> Stored items:
-------------------------
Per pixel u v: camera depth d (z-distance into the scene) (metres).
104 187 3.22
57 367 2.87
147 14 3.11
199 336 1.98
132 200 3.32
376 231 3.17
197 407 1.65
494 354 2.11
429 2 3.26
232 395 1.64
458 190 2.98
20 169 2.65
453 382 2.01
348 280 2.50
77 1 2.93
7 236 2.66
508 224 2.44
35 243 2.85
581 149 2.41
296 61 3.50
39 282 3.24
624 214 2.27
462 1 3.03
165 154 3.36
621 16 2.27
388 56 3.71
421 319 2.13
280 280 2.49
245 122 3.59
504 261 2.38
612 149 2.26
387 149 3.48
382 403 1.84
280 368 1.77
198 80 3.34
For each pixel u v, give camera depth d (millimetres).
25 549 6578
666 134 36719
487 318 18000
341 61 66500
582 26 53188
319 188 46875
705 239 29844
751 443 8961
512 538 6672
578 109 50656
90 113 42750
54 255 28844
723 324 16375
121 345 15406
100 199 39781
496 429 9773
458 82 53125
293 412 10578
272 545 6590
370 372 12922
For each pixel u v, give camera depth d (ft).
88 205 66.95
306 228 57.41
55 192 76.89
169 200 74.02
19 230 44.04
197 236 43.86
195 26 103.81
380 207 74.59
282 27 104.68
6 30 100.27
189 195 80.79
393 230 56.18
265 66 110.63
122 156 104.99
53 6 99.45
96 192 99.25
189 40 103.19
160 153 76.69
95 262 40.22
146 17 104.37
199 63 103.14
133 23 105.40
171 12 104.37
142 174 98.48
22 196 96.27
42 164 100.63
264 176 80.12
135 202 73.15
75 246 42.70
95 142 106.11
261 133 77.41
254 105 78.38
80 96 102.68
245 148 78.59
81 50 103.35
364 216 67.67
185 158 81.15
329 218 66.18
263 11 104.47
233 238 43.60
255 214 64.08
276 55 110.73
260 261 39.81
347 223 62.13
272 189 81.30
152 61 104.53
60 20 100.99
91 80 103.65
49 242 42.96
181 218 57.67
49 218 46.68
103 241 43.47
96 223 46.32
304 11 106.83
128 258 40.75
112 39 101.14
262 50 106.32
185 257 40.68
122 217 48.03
-------------------------
> Task details: Working through the records, copy each line in which the word "give" appears.

> Expected answer:
For each pixel u v, give camera depth d (millimetres).
For each pixel u v, give camera depth d (ft).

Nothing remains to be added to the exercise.